Hierboven genoemd recht van vrije vestiging is voor ondernemers die beroepsgoederen-

vervoer over de weg verrichten nader uitgewerkt in de Verordening. Gelet op de opzet en

systematiek van de Verordening, weerspiegelt het in de Verordening gebezigde woord

"vestiging", de bedoeling van de Europese wetgever dat het hier gaat om een wezenlijke

band tussen de Lid-Staat van vestiging en de ondernemer die het beroepsgoederenvervoer

over de weg verricht, hetgeen met zich meebrengt het daadwerkelijk ontplooien van

vervoersactiviteiten in het land van vestiging.

De Verordening veronderstelt immers toepassing en toezicht door de Lid-Staat van

vestiging, hetgeen zelfs kan uitmonden in intrekking van een vergunning.
* * * * * * *
- Opdrachten:
**a.** Beantwoord aan de hand van de tekst:
(i) Waarin is het recht van vrije vestiging voor ondernemers in het beroepsgoederenvervoer over de weg nader uitgewerkt?
(ii) Wat brengt de wezenlijke band tussen de Lid-Staat van vestiging en de ondernemer met zich mee?
(iii) Waarin kan de toepassing en het toezicht door de Lid-Staat van vestiging zelfs uitmonden?
**b.** Schrijf woord voor woord het stuk uit de tekst over dat loopt van "systematiek van de" tot en met "van een vergunning.".
Gebruik voor de opdrachten uitsluitend de tekst.

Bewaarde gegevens
* * * * * * *
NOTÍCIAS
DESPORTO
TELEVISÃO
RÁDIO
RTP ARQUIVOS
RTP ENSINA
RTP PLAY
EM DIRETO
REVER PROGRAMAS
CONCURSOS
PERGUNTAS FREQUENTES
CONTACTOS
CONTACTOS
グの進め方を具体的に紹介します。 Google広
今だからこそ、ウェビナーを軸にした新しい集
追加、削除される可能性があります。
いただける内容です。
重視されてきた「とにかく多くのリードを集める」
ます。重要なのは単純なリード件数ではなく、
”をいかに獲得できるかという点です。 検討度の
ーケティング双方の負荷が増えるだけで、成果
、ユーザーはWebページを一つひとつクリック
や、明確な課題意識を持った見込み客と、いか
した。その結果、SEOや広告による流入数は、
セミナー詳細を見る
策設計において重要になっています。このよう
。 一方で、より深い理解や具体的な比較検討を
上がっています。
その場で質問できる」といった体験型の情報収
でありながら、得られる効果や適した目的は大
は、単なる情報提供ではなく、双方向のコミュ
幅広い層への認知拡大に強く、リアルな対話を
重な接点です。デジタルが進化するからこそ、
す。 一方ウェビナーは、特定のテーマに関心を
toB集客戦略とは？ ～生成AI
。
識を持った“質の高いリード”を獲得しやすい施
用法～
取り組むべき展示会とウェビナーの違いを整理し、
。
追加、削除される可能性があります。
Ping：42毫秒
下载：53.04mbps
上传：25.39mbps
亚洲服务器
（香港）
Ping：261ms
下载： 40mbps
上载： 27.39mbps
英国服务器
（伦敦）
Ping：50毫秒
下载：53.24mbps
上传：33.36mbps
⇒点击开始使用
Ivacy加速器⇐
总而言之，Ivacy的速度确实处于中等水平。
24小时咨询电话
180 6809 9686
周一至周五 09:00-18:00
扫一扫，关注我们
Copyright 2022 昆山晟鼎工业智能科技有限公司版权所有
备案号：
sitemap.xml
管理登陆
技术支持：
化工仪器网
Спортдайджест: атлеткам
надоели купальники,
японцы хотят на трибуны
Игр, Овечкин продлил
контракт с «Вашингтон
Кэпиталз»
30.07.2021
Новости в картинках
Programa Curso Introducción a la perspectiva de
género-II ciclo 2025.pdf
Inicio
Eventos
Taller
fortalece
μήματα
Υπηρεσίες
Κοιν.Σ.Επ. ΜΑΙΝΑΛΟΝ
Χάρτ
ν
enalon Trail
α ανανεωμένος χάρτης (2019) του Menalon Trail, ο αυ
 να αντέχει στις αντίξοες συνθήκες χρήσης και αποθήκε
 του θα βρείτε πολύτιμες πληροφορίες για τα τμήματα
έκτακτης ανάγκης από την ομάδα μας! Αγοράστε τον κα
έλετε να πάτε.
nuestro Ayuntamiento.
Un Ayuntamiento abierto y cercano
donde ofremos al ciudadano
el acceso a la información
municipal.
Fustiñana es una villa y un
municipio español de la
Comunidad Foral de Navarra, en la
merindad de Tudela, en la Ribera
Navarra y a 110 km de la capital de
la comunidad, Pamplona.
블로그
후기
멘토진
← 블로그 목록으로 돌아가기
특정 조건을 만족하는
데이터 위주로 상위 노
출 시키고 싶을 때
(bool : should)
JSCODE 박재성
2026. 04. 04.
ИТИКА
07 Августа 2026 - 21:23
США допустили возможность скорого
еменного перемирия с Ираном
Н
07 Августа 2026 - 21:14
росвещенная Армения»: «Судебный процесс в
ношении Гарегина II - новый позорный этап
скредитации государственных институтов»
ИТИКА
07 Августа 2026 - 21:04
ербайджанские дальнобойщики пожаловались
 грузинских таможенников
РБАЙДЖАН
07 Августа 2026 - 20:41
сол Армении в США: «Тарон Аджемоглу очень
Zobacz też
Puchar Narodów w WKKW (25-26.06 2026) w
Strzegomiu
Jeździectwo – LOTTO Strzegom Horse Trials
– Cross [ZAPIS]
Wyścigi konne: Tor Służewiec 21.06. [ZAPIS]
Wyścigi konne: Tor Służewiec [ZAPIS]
* * * * * * *
- Antwoorden:
**a.**
(i) In de Verordening.
(ii) Het daadwerkelijk ontplooien van vervoersactiviteiten in het land van vestiging.
(iii) In intrekking van een vergunning.

**b.**
systematiek van de Verordening, weerspiegelt het in de Verordening gebezigde woord

"vestiging", de bedoeling van de Europese wetgever dat het hier gaat om een wezenlijke

band tussen de Lid-Staat van vestiging en de ondernemer die het beroepsgoederenvervoer

over de weg verricht, hetgeen met zich meebrengt het daadwerkelijk ontplooien van

vervoersactiviteiten in het land van vestiging.

De Verordening veronderstelt immers toepassing en toezicht door de Lid-Staat van

vestiging, hetgeen zelfs kan uitmonden in intrekking van een vergunning.